# Chrisman Puppies



## bobby4 (Jun 23, 2011)

Hi there- I see on line that there are 2 puppy breeders with the name Chrisman - One in PA and one in NJ. Can anyone tell me the difference? Does anyone know anything about the one in PA? Is it reputable?


----------



## Bibu (Jun 3, 2010)

I don't have a pup from Chrisman but some members here on SM do and they are just adorable! I know for a fact that they are located in PA and not NJ. Hope this helps.


----------



## edelweiss (Apr 23, 2010)

Chrisman has two locations: they are in PA. and Vero Beach, Florida not NJ.
I am not sure what is in NJ?


----------



## Sylie (Apr 4, 2011)

Have you visited their web-site? You will see that they have a place in PA and Florida. You will also see that they have very gorgeous dogs, and have been showing for a long time. MiMi is from another breeder in PA, but has Chrisman dogs in her pedigree. Her grandfather is the very handsome Ch. Tony Sopranao.

Very reputable breeders.


----------



## revakb2 (Sep 8, 2006)

Chrisman is a well known and respected breeder in PA and FL. Lots of our members have Chrisman malts. I don't own one, but have seen them at shows many times and they are beautiful dogs. I personally wouldn't hesitate to buy a Chrisman pup.


----------



## Lacie's Mom (Oct 11, 2006)

I've known Manny and Chris for many years and they have gorgeous dogs, imho.
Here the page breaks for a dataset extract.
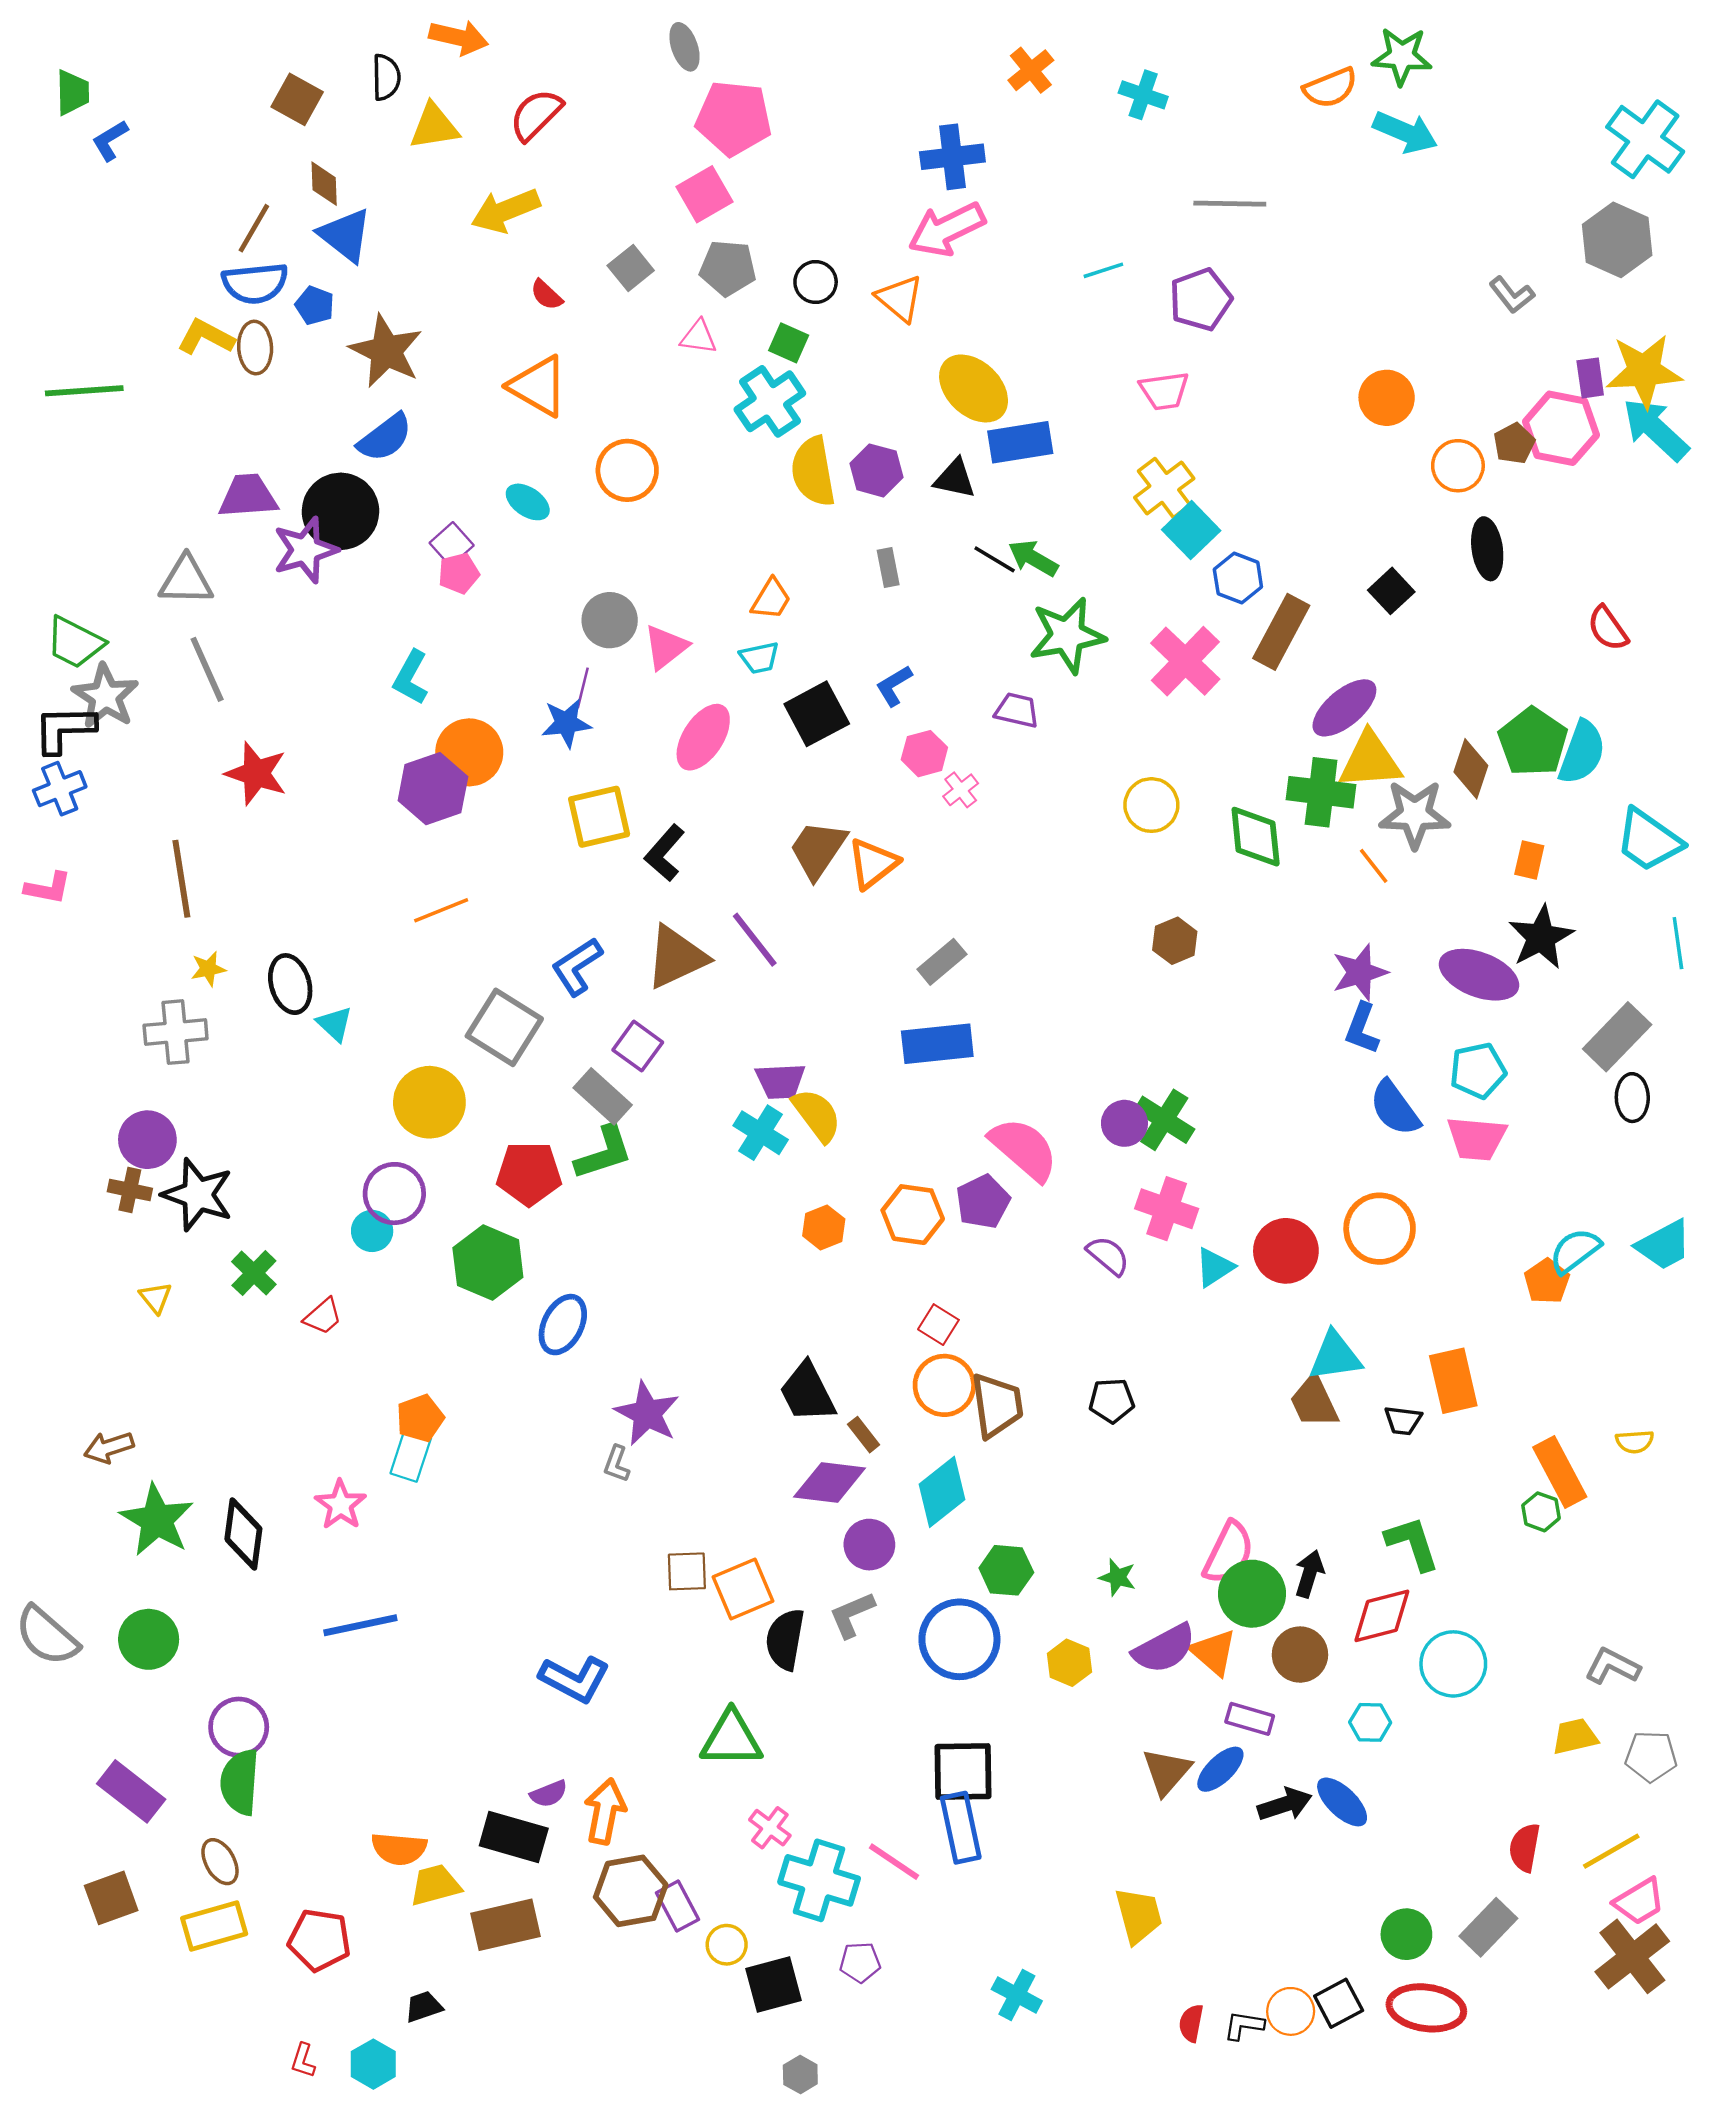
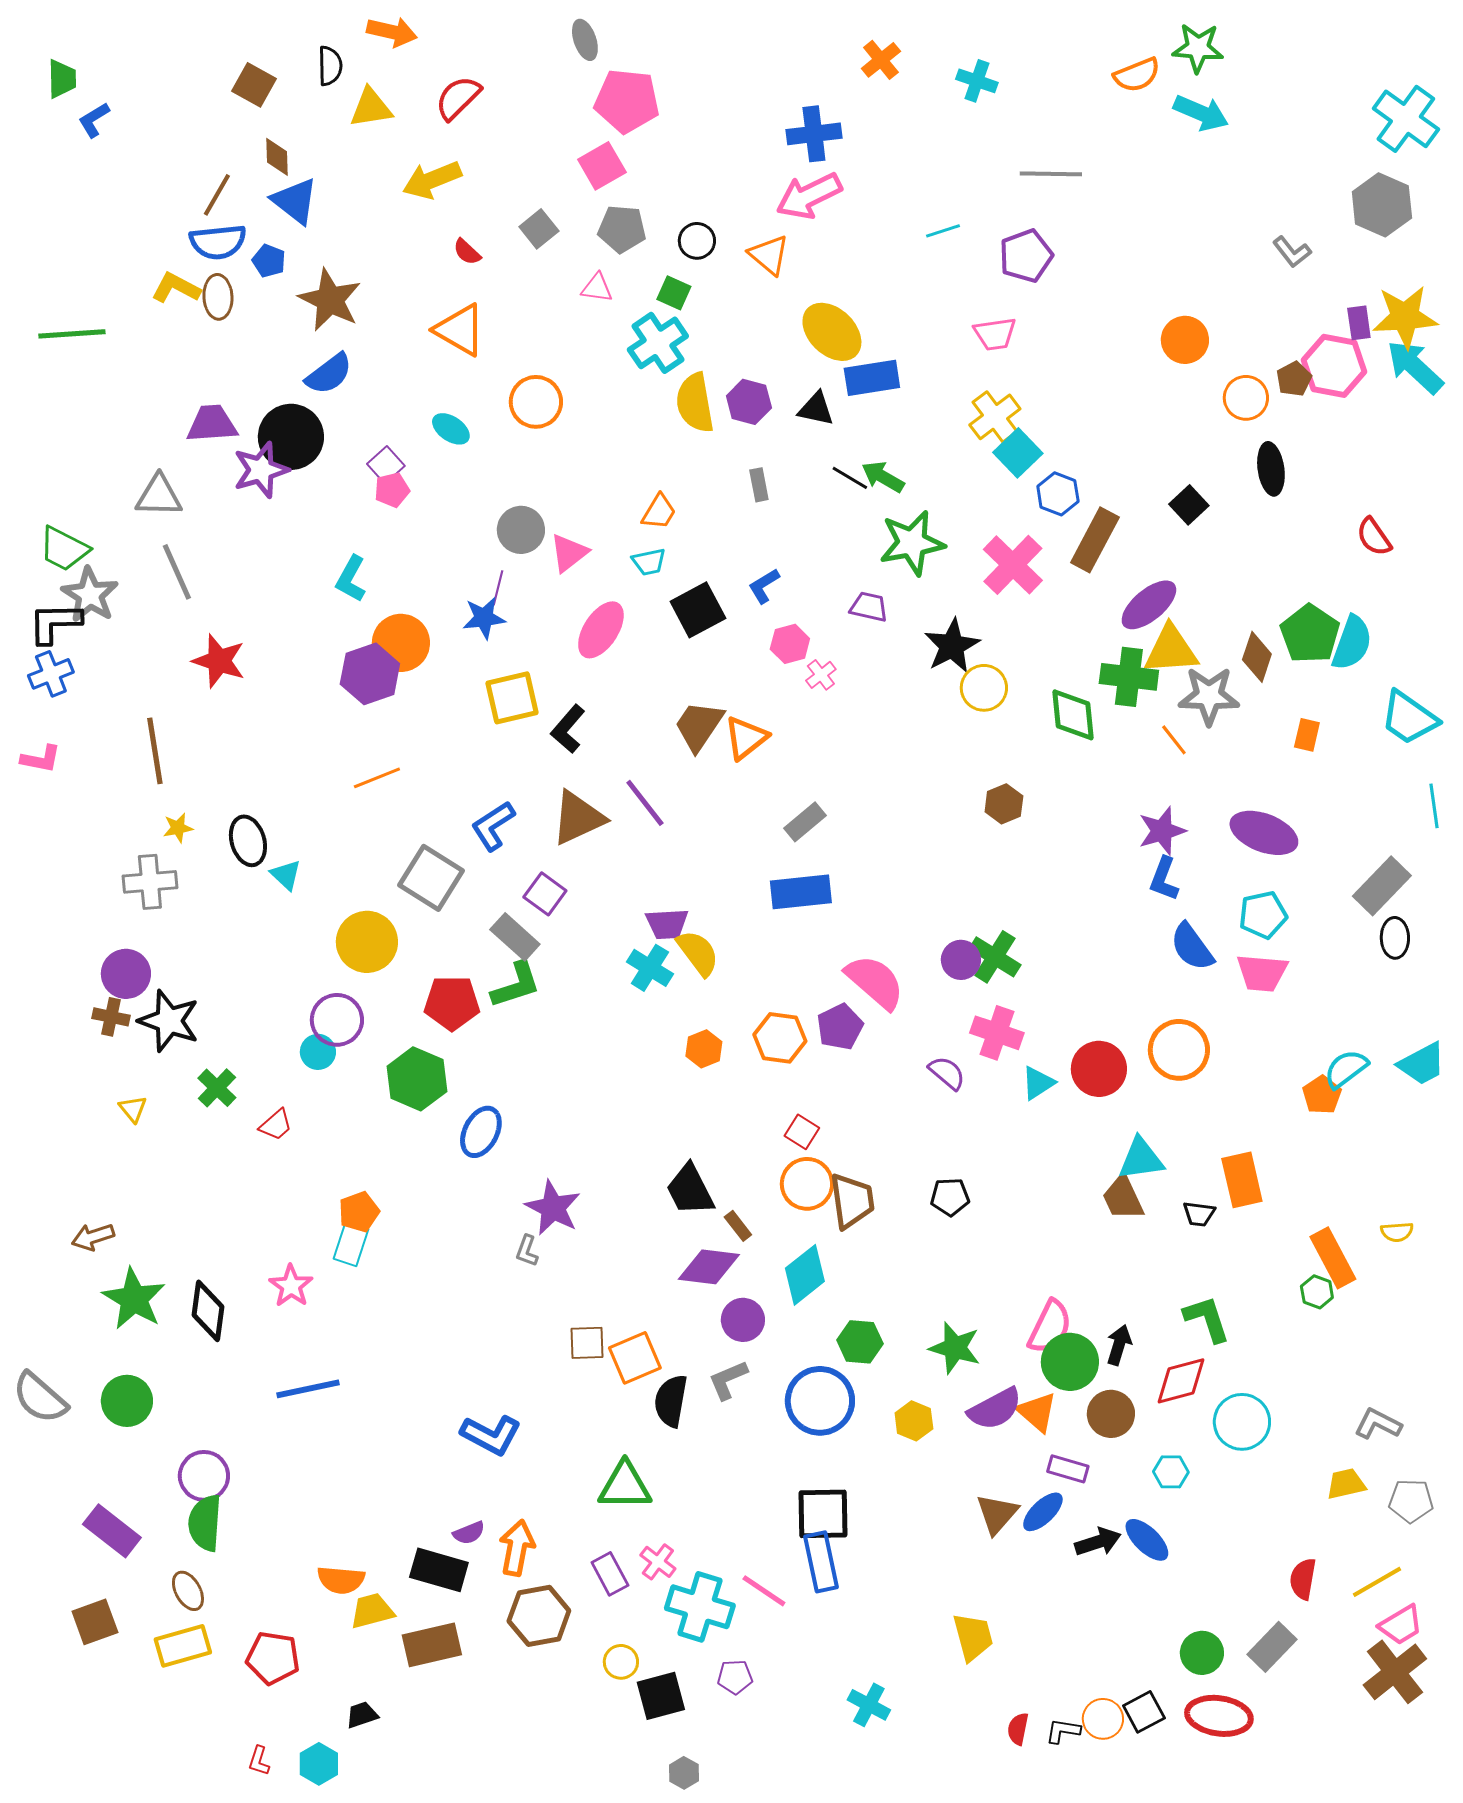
black star: (1541, 937) -> (952, 646), moved
green star: (1117, 1577) -> (955, 1348), size x1.6
purple rectangle: (677, 1906) -> (610, 1574), moved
You will find their lines in the pedigrees of many other breeders. As said previously, they have a home in PA and another in FL and, depending, on the seasons are in one or the other place (i.e., when it's wnter, they're in FL and in the summer they're in PA). Very reputable and well respected breeders.


----------



## bobby4 (Jun 23, 2011)

Thanks so much for your info!


----------



## mom2bijou (Oct 19, 2006)

Hi and welcome to SM! My Benny is from Chrisman. As the others stated they have locations in PA and in FL. I believe years ago they were located in NJ before moving to PA.


----------



## Snowbody (Jan 3, 2009)

My Tyler is a Chrisman pup and I couldn't have asked for more in a dog...he's loving, fun, sweet and handsome. He has the temperament I asked for...not shaky or timid but secure about himself. I love him to pieces and think he's really special, but don't we all? :HistericalSmiley:


----------



## kcbellifemine (Feb 20, 2012)

*Chrisman Maltese*

Chrisman has two locations: PA and Fl.
I bought my girl from them. Great Dog!


----------